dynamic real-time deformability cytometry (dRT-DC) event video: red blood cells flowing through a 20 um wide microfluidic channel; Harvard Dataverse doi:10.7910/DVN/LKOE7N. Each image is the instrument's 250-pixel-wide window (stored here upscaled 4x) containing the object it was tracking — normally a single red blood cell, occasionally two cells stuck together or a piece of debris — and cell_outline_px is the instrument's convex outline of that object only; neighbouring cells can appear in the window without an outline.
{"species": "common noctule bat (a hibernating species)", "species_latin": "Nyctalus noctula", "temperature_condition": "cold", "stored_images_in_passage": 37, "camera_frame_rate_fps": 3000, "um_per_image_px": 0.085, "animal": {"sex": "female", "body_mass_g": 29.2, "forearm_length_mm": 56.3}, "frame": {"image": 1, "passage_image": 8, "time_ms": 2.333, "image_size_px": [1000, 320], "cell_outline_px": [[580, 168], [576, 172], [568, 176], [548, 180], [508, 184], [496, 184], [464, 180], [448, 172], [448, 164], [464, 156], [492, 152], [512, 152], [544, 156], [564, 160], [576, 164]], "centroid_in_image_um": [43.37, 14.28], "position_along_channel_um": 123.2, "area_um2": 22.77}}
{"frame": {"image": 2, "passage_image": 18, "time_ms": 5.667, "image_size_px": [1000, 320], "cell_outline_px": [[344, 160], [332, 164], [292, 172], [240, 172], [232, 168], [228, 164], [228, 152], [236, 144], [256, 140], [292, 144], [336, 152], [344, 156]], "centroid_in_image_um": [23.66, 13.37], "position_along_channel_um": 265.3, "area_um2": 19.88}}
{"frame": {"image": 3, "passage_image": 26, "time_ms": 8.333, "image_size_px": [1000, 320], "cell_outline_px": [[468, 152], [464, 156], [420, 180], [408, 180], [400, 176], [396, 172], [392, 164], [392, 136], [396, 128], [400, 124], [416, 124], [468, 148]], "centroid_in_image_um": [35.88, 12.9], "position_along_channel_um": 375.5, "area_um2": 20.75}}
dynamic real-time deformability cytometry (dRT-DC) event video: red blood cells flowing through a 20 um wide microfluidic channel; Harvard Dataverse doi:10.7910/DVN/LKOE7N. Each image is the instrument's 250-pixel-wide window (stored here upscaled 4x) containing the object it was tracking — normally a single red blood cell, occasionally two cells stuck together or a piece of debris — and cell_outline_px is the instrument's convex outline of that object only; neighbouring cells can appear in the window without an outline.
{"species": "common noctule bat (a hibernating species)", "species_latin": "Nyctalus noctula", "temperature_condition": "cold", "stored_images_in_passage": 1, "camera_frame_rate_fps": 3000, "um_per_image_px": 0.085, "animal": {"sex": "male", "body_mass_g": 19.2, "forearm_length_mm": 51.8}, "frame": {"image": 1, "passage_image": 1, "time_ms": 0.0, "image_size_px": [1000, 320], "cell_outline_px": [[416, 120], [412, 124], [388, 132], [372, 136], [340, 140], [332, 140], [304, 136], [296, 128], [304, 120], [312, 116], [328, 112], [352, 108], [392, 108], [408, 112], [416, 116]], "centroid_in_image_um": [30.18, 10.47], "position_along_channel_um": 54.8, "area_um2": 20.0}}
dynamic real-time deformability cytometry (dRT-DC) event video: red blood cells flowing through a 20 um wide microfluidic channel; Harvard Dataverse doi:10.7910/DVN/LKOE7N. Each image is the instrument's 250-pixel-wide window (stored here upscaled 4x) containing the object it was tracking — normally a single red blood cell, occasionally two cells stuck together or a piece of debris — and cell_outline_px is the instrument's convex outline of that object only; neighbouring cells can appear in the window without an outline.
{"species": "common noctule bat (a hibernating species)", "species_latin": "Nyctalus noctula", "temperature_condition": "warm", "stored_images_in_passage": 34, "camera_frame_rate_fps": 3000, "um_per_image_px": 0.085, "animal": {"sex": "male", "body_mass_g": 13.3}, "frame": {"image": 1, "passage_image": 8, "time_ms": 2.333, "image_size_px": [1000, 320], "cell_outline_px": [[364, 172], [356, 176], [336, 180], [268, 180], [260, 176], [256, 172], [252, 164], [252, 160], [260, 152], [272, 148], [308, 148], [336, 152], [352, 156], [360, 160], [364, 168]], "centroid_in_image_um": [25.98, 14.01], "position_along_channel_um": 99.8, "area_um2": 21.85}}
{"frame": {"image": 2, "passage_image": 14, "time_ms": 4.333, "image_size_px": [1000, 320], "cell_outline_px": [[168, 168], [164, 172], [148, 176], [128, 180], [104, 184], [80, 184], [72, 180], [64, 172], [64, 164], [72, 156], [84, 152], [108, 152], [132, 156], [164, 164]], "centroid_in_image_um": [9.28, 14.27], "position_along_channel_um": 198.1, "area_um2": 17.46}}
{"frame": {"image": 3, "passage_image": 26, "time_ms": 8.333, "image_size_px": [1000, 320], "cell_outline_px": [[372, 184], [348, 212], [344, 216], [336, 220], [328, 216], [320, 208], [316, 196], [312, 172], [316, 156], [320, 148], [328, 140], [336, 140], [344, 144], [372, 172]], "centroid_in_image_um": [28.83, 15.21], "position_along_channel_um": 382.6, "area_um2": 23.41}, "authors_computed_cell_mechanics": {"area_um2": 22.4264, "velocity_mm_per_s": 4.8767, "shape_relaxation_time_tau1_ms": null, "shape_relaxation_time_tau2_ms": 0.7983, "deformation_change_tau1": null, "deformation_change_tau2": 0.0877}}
◆ ◆ ◆ ◆
*TASK GOAL*
Type out the entries again, word for word.

*THE REPLY*
dynamic real-time deformability cytometry (dRT-DC) event video: red blood cells flowing through a 20 um wide microfluidic channel; Harvard Dataverse doi:10.7910/DVN/LKOE7N. Each image is the instrument's 250-pixel-wide window (stored here upscaled 4x) containing the object it was tracking — normally a single red blood cell, occasionally two cells stuck together or a piece of debris — and cell_outline_px is the instrument's convex outline of that object only; neighbouring cells can appear in the window without an outline.
{"species": "common noctule bat (a hibernating species)", "species_latin": "Nyctalus noctula", "temperature_condition": "cold", "stored_images_in_passage": 37, "camera_frame_rate_fps": 3000, "um_per_image_px": 0.085, "animal": {"sex": "female", "body_mass_g": 29.2, "forearm_length_mm": 56.3}, "frame": {"image": 1, "passage_image": 8, "time_ms": 2.333, "image_size_px": [1000, 320], "cell_outline_px": [[580, 168], [576, 172], [568, 176], [548, 180], [508, 184], [496, 184], [464, 180], [448, 172], [448, 164], [464, 156], [492, 152], [512, 152], [544, 156], [564, 160], [576, 164]], "centroid_in_image_um": [43.37, 14.28], "position_along_channel_um": 123.2, "area_um2": 22.77}}
{"frame": {"image": 2, "passage_image": 18, "time_ms": 5.667, "image_size_px": [1000, 320], "cell_outline_px": [[344, 160], [332, 164], [292, 172], [240, 172], [232, 168], [228, 164], [228, 152], [236, 144], [256, 140], [292, 144], [336, 152], [344, 156]], "centroid_in_image_um": [23.66, 13.37], "position_along_channel_um": 265.3, "area_um2": 19.88}}
{"frame": {"image": 3, "passage_image": 26, "time_ms": 8.333, "image_size_px": [1000, 320], "cell_outline_px": [[468, 152], [464, 156], [420, 180], [408, 180], [400, 176], [396, 172], [392, 164], [392, 136], [396, 128], [400, 124], [416, 124], [468, 148]], "centroid_in_image_um": [35.88, 12.9], "position_along_channel_um": 375.5, "area_um2": 20.75}}
dynamic real-time deformability cytometry (dRT-DC) event video: red blood cells flowing through a 20 um wide microfluidic channel; Harvard Dataverse doi:10.7910/DVN/LKOE7N. Each image is the instrument's 250-pixel-wide window (stored here upscaled 4x) containing the object it was tracking — normally a single red blood cell, occasionally two cells stuck together or a piece of debris — and cell_outline_px is the instrument's convex outline of that object only; neighbouring cells can appear in the window without an outline.
{"species": "common noctule bat (a hibernating species)", "species_latin": "Nyctalus noctula", "temperature_condition": "cold", "stored_images_in_passage": 1, "camera_frame_rate_fps": 3000, "um_per_image_px": 0.085, "animal": {"sex": "male", "body_mass_g": 19.2, "forearm_length_mm": 51.8}, "frame": {"image": 1, "passage_image": 1, "time_ms": 0.0, "image_size_px": [1000, 320], "cell_outline_px": [[416, 120], [412, 124], [388, 132], [372, 136], [340, 140], [332, 140], [304, 136], [296, 128], [304, 120], [312, 116], [328, 112], [352, 108], [392, 108], [408, 112], [416, 116]], "centroid_in_image_um": [30.18, 10.47], "position_along_channel_um": 54.8, "area_um2": 20.0}}
dynamic real-time deformability cytometry (dRT-DC) event video: red blood cells flowing through a 20 um wide microfluidic channel; Harvard Dataverse doi:10.7910/DVN/LKOE7N. Each image is the instrument's 250-pixel-wide window (stored here upscaled 4x) containing the object it was tracking — normally a single red blood cell, occasionally two cells stuck together or a piece of debris — and cell_outline_px is the instrument's convex outline of that object only; neighbouring cells can appear in the window without an outline.
{"species": "common noctule bat (a hibernating species)", "species_latin": "Nyctalus noctula", "temperature_condition": "warm", "stored_images_in_passage": 34, "camera_frame_rate_fps": 3000, "um_per_image_px": 0.085, "animal": {"sex": "male", "body_mass_g": 13.3}, "frame": {"image": 1, "passage_image": 8, "time_ms": 2.333, "image_size_px": [1000, 320], "cell_outline_px": [[364, 172], [356, 176], [336, 180], [268, 180], [260, 176], [256, 172], [252, 164], [252, 160], [260, 152], [272, 148], [308, 148], [336, 152], [352, 156], [360, 160], [364, 168]], "centroid_in_image_um": [25.98, 14.01], "position_along_channel_um": 99.8, "area_um2": 21.85}}
{"frame": {"image": 2, "passage_image": 14, "time_ms": 4.333, "image_size_px": [1000, 320], "cell_outline_px": [[168, 168], [164, 172], [148, 176], [128, 180], [104, 184], [80, 184], [72, 180], [64, 172], [64, 164], [72, 156], [84, 152], [108, 152], [132, 156], [164, 164]], "centroid_in_image_um": [9.28, 14.27], "position_along_channel_um": 198.1, "area_um2": 17.46}}
{"frame": {"image": 3, "passage_image": 26, "time_ms": 8.333, "image_size_px": [1000, 320], "cell_outline_px": [[372, 184], [348, 212], [344, 216], [336, 220], [328, 216], [320, 208], [316, 196], [312, 172], [316, 156], [320, 148], [328, 140], [336, 140], [344, 144], [372, 172]], "centroid_in_image_um": [28.83, 15.21], "position_along_channel_um": 382.6, "area_um2": 23.41}, "authors_computed_cell_mechanics": {"area_um2": 22.4264, "velocity_mm_per_s": 4.8767, "shape_relaxation_time_tau1_ms": null, "shape_relaxation_time_tau2_ms": 0.7983, "deformation_change_tau1": null, "deformation_change_tau2": 0.0877}}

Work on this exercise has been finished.